Me: “Yes. In 1994 we went on an Alaskan cruise to celebrate my 50th birthday. Dave’s confusion escalated. At one point I asked him, ‘Hon, do you know where we are?’ He answered, ‘No.’ That same year we signed up for tennis lessons. Although Dave had aways enjoyed tennis and had a killer serve, he couldn’t follow even a simple instruction. And it was during those three years that Dave’s ability to converse dwindled. Plus most recently he developed a visible facial tick.”
Dr. Who: “Well Mrs. Neustadt, in order to make a correct diagnosis, we need to rule out any number of disorders that may be causing your husband’s mental decline. I recommend starting with a brain scan.”
Me: “What kind of brain scan and how soon?”
Dr. Who: “We just happen to have a new, state of the art, Magnetic Resonance Imaging machine in the building. In fact, it’s right next door so we can run the scan today if you agree.”
Me: I glance at Dave. He has a faint glimmer of concern. “It’s going to be OK Honey, nothing will hurt, it’s just a test to help find out what’s causing your problems.”
Dr. Who: “Mrs. Neustadt, do you have time for us to perform the MRI now?”

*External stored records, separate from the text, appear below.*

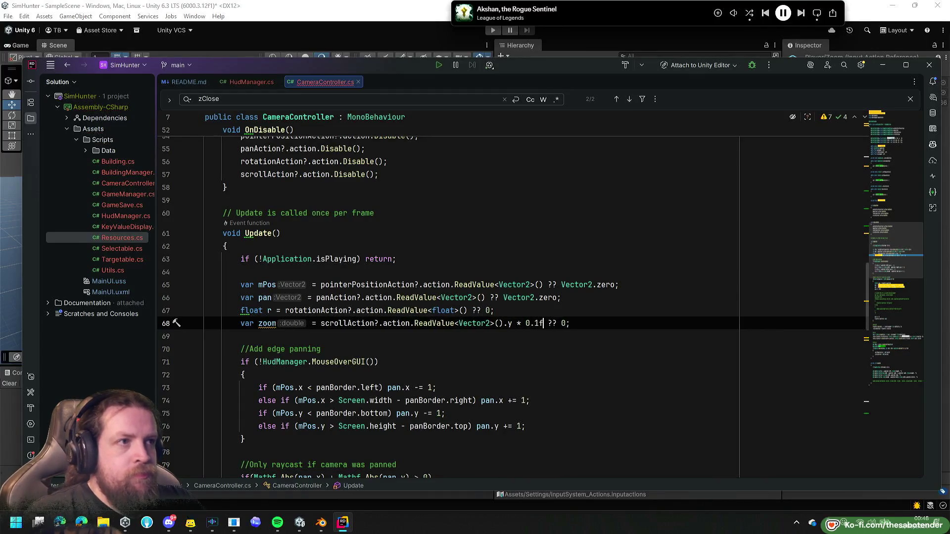
{"action": "key", "text": "Left"}
{"action": "key", "text": "Left"}
{"action": "type", "text": "0"}
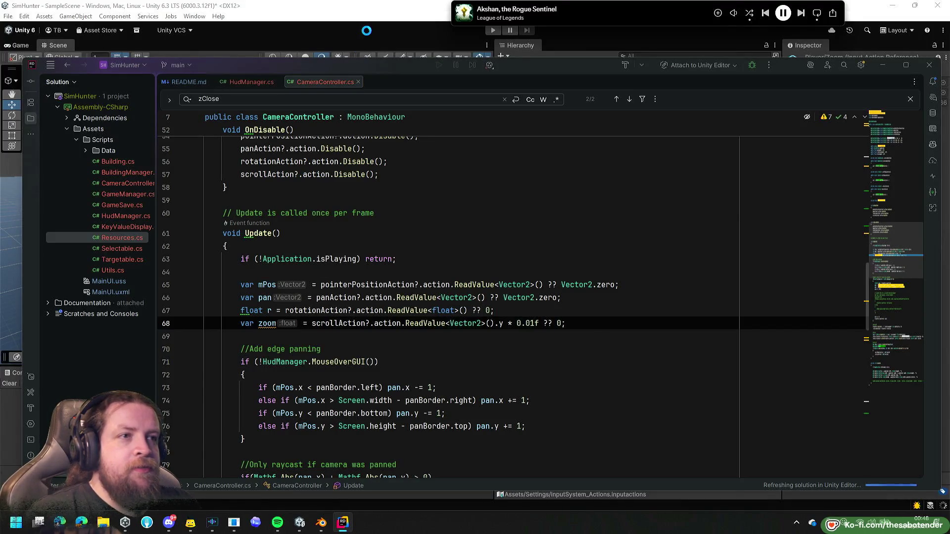
{"action": "scroll", "coordinate": [384, 301], "scroll_direction": "down", "scroll_amount": 13}
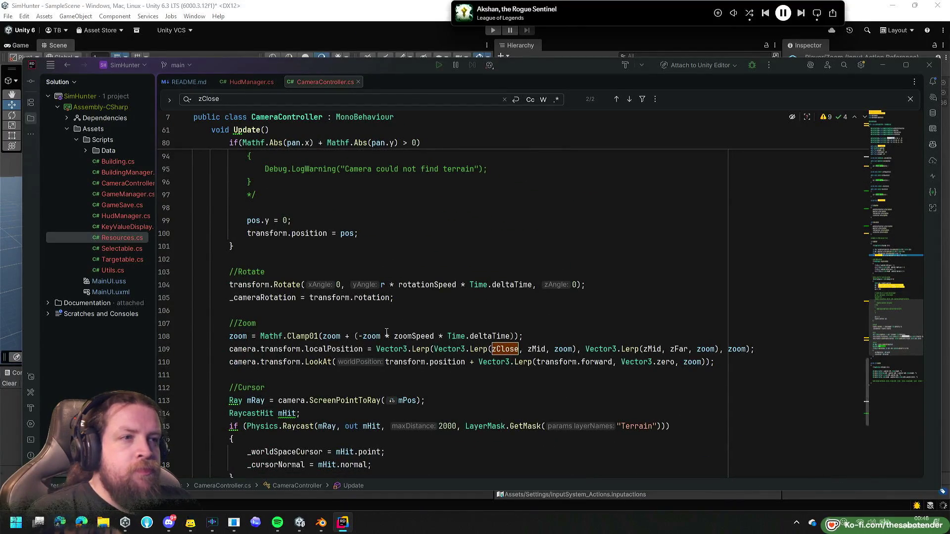
{"action": "key", "text": "alt+Tab"}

So while Electra and her passengers remain on the tarmac conversing with Tardis who is, all the while, beeping and whirring, Dave and I are ushered next door to the radiology department where I am allowed to stay with Dave during the procedure. Draped in a heavy lead apron, I sit frozen with fear in a chair next to my husband and watch as the technician places him flat on his back. The narrow conveyor belt upon which Dave is lying begins to move, taking him backwards through an archway leading into a tight enclosure. I am reminded of the scary “Laff In The Dark” ride we had taken back in the days when scary rides were fun and games. But this was a different kind of scary ride cause it was real, not play.

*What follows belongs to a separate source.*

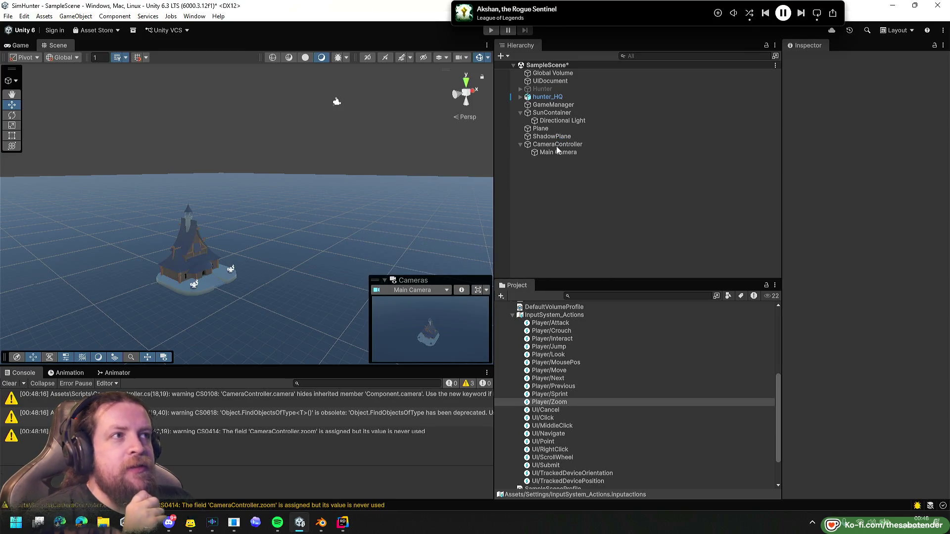
Select CameraController, enter play mode and pan the game camera.
{"action": "left_click", "coordinate": [558, 146]}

All of a sudden there were sounds coming from the mean machine. They were LOUD and they were REPETITIVE. I was startled to attention just as I had been when I first heard the ominous opening tones of Beethoven’s 5th symphony! “TA TA TA DAAAA and again TA TA TA DAAA after which there was a pause before several more repetitions. When the four note staccato series was over it was followed by a high pitched SHRILL CRACKLING noise. Filled with anxiety I listened to the horror of this strange refrain for over an hour wondering, just as many music researchers had, was fate knocking on the door?
Stay tuned to learn more …
How can you breathe?
Jan, thanks for commenting. I couldn’t breathe. Have you ever had an MRI? If so, I hope you are comfortable sharing your reaction!
Yes, I have had a MRI. Very difficult for me since I do not like to be closed in. They prescribed a medication before so I might be more relaxed. Played music of my choice and continually updated me about how “great” I was doing, how much longer etc. Seemed like an eternity.
I had to mentally focus on something very demanding.
It’s wrenching reading this. How amazing how you are putting this horrendous experience on paper.
WOW! So great hearing from you Lillian. Haven’t we all had scary and heart wrenching experiences! Hopefully my writing and your reading will help us to reconnect! Seems like yesterday when my now 50 year old son Doug, fell at your home and developed a huge “egg” on his head! And I recall how wise you were to NOT HAVE GRASS in your front yard but rather indigenous plants. S0 ahead of your time!
You are so descriptive . It’s always worse when it’s someone you love!
Kathy – not sure which Kathy as there are several. Let know so I can thank you properly for responding.